On Friday morning, we’ll find out how many new jobs the US economy created in September.
And Wall Street’s forecast is the most downbeat its been since March 2014.
Via Bloomberg, here’s what Wall Street is expecting:
- Nonfarm payrolls: +200,000
- Unemployment rate: 5.1%
- Average hourly earnings, month-over-month: +0.2%
- Average hourly earnings, year-over-year: +2.4%
- Average weekly hours worked: 34.6
In August, the unemployment rate plunged to a new seven-year low of 5.1% while the labour force participation rate also fell.

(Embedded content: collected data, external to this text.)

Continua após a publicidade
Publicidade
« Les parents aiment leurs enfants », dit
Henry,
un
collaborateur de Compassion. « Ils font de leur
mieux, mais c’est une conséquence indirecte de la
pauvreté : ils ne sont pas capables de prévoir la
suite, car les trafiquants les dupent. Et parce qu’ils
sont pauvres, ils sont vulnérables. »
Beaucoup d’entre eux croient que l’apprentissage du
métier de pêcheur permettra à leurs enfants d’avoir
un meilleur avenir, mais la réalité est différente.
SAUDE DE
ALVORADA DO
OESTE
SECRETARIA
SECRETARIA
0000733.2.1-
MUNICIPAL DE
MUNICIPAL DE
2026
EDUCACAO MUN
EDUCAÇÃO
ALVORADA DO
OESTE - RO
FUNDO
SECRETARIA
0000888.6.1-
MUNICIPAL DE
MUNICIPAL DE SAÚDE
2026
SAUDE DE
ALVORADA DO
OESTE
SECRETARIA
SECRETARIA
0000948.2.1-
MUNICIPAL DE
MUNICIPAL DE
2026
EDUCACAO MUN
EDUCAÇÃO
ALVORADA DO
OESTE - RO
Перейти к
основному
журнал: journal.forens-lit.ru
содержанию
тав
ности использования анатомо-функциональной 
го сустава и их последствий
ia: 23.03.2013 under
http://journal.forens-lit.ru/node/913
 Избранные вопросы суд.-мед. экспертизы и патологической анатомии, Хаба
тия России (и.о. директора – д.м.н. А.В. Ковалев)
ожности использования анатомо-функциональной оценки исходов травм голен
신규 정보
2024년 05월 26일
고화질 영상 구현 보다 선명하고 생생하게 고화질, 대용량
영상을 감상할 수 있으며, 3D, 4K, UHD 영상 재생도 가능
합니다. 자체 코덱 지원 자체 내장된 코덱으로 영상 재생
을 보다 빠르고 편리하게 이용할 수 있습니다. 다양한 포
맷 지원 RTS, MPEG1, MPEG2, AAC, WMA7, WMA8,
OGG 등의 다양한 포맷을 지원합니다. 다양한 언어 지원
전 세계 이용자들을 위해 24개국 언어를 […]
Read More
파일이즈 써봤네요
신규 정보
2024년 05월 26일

In August, the economy added 173,000 jobs, fewer than forecast, but economists estimate that job growth will be revised higher on Friday (as have most August prints in the last 15 years).
And most of the reason for the downbeat look for September is manufacturing.
“Much of the slowdown in hiring has been in the mining and manufacturing sectors,” notes HSBC’s James Pomeroy to clients.
And according to TD Securities, the sector is in an outright recession in the US. The weakness in manufacturing, however, is not just confined to the US but global, and according to Morgan Stanley’s Ted Wieseman, uncertainty about the global economy and a stronger dollar could slow new hiring.
The bright spot in expectations is a forecast breakout in wage growth during September. Wall Street expects year-over-year hourly earnings growth of 2.4%, which would be a high for this economic cycle, according to Citi’s Steve Englander.
Englander notes that pressures for higher wages from across America’s labour market mean that workers are growing more reluctant to be employed at prevailing rates.
And so after years of sideways wage growth, a breakout in wages could be the big news out of Friday’s report.